### DATA EXTRACTS
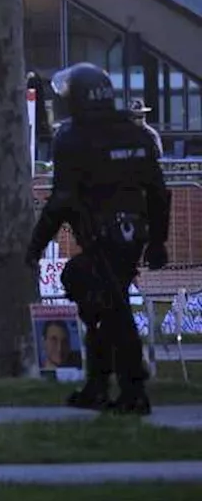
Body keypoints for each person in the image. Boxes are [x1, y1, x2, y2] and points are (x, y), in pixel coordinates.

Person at [26, 63, 169, 415]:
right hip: (133, 234)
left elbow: (61, 200)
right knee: (105, 305)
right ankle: (97, 386)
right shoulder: (136, 135)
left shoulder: (73, 138)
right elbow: (158, 193)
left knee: (108, 306)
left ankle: (133, 390)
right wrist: (156, 242)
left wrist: (35, 245)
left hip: (102, 236)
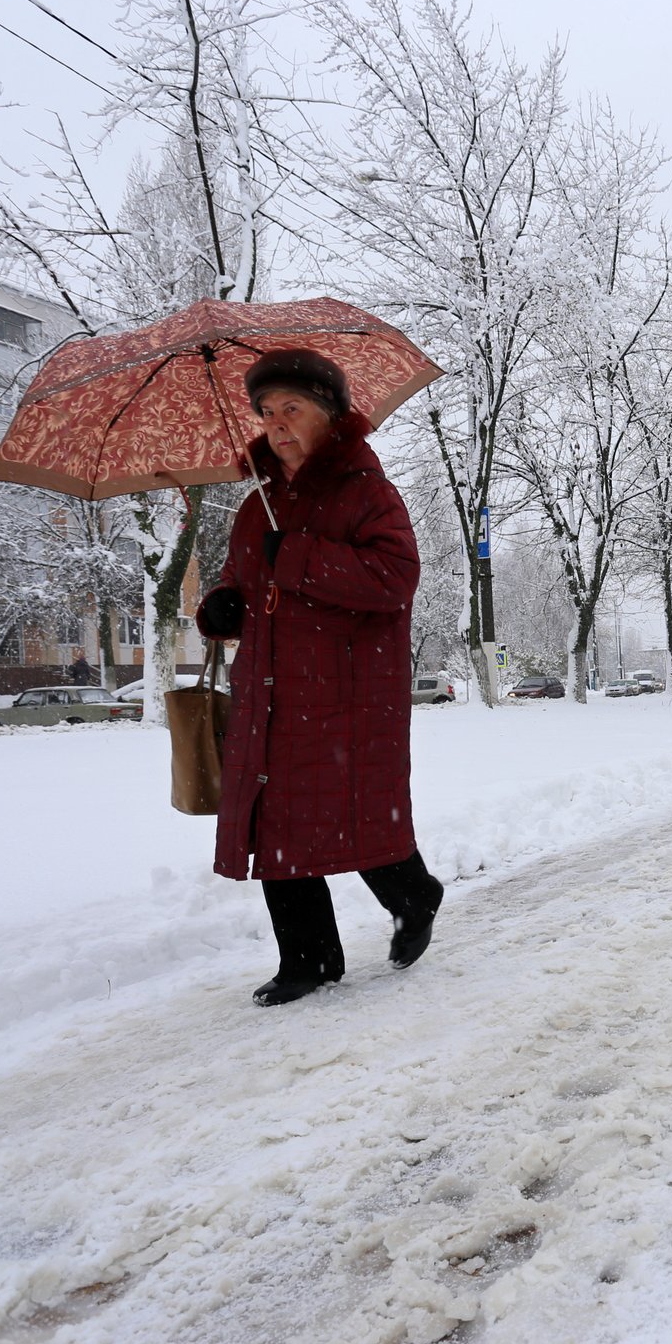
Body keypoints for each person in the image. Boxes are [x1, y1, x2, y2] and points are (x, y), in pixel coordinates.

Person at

### ASSIGNMENT
I'd like every record transcribed exactly, with no pictures carried over.

### TASK RESPONSE
Body keypoints for each person in the image. Boxes are [x1, y1, x2, y2] and points are (x, y), in pixel coordinates.

Person at [26, 63, 169, 415]:
right hip: (133, 234)
left elbow: (61, 200)
right knee: (105, 305)
right ankle: (97, 386)
right shoulder: (136, 135)
left shoulder: (73, 138)
right elbow: (158, 193)
left knee: (108, 306)
left ankle: (133, 390)
right wrist: (156, 242)
left wrist: (35, 245)
left hip: (102, 236)
Body keypoints for each person in the image. Boxes are [x1, y1, x2, y2] and points are (x, y), in pixel coordinates.

Person at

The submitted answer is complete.